BEGIN Text provided
[FFmpeg-devel] [PATCH 3/6] lavc/vvc: Store MIP information over entire CU area

Sat Dec 7 11:54:14 EET 2024

On 07/12/2024 02:22, Nuo Mi wrote:
> On Wed, Dec 4, 2024 at 2:09 AM Frank Plowman <post at frankplowman.com> wrote:
> 
>> Hi,
>>
>> Thanks for your review.
>>
>> On 03/12/2024 10:04, Nuo Mi wrote:
>>> Hi Frank,
>>> Thank you for the patch
>>>
>>> On Sat, Nov 30, 2024 at 8:13 PM Frank Plowman <post at frankplowman.com>
>> wrote:
>>>
>>>> On 30/11/2024 06:46, Nuo Mi wrote:
>>>>> On Fri, Nov 29, 2024 at 6:19 AM Frank Plowman <post at frankplowman.com>
>>>> wrote:
>>>>>
>>>>>> Previously, the code only stored the MIP mode and transpose flag in
>> the
>>>>>> relevant tables at the top-left corner of the CU.  This information
>> ends
>>>>>> up being retrieved in ff_vvc_intra_pred_* not based on the CU position
>>>>>> but instead the transform unit position (specifically, using the x0
>> and
>>>>>> y0 from get_luma_predict_unit).  There might be multiple transform
>> units
>>>>>> in a CU, hence the top-left corner of the transform unit might not
>>>>>> coincide with the top-left corner of the CU.  Consequently, we need to
>>>>>> store the MIP information at all positions in the CU, not only its
>>>>>> top-left corner, as we already do for the MIP flag.
>>>>>>
>>>>>> Signed-off-by: Frank Plowman <post at frankplowman.com>
>>>>>> ---
>>>>>>  libavcodec/vvc/ctu.c | 4 ++--
>>>>>>  1 file changed, 2 insertions(+), 2 deletions(-)
>>>>>>
>>>>>> diff --git a/libavcodec/vvc/ctu.c b/libavcodec/vvc/ctu.c
>>>>>> index 1e06119cfd..0030938cf5 100644
>>>>>> --- a/libavcodec/vvc/ctu.c
>>>>>> +++ b/libavcodec/vvc/ctu.c
>>>>>> @@ -975,8 +975,8 @@ static void intra_luma_pred_modes(VVCLocalContext
>>>> *lc)
END Text provided
[Exercise 1]
In the patch thread above, every "wrote" line credits a quoted message to a sender at a given date and time. List the date and time and the sender from each of these lines.
[Exercise 2]
Reproduce word for word the part of the patch thread above that runs from "Sat Dec 7 11:54:14" up to and including "for your review.".
BEGIN Recorded information
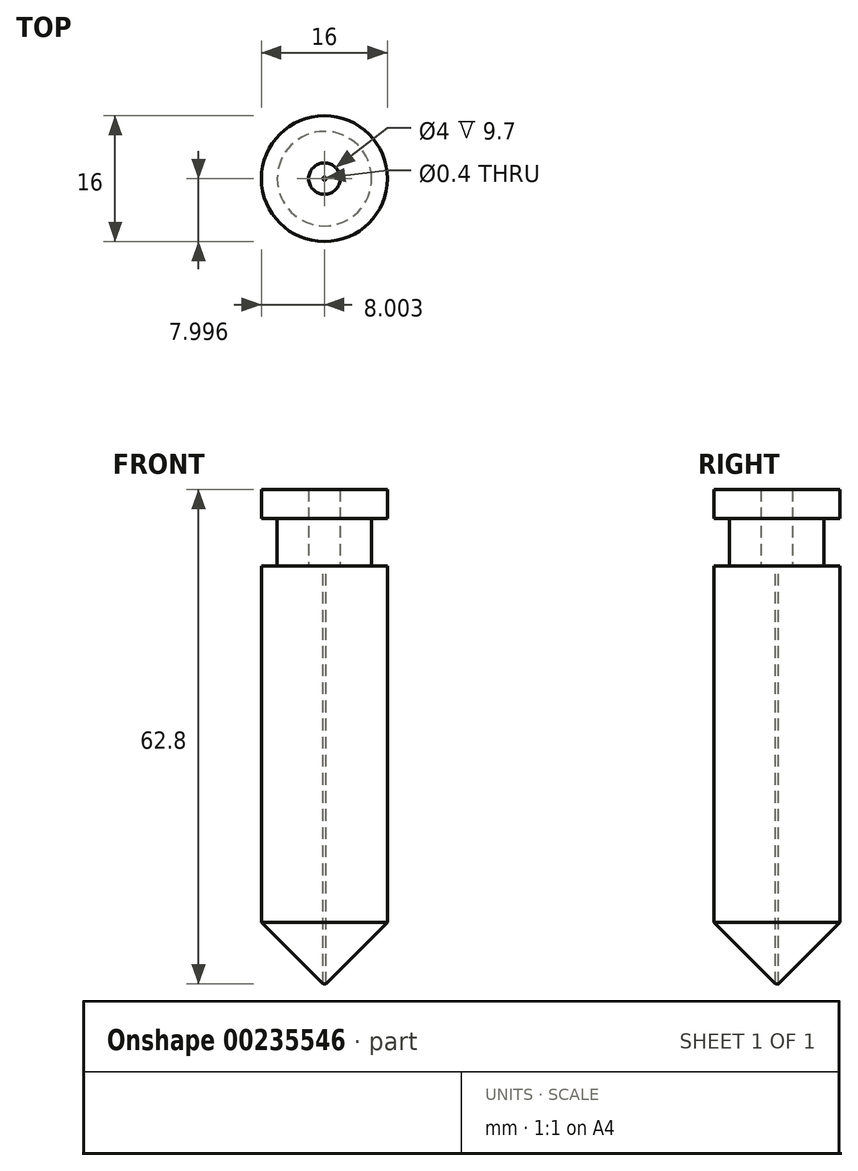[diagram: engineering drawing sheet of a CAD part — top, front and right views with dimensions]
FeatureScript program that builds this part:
END Recorded information
[Expected answer 1]
- 07/12/2024 02:22, Nuo Mi
- Wed, Dec 4, 2024 at 2:09 AM, Frank Plowman
- 03/12/2024 10:04, Nuo Mi
- Sat, Nov 30, 2024 at 8:13 PM, Frank Plowman
- 30/11/2024 06:46, Nuo Mi
- Fri, Nov 29, 2024 at 6:19 AM, Frank Plowman

[Expected answer 2]
Sat Dec 7 11:54:14 EET 2024

On 07/12/2024 02:22, Nuo Mi wrote:
> On Wed, Dec 4, 2024 at 2:09 AM Frank Plowman <post at frankplowman.com> wrote:
> 
>> Hi,
>>
>> Thanks for your review.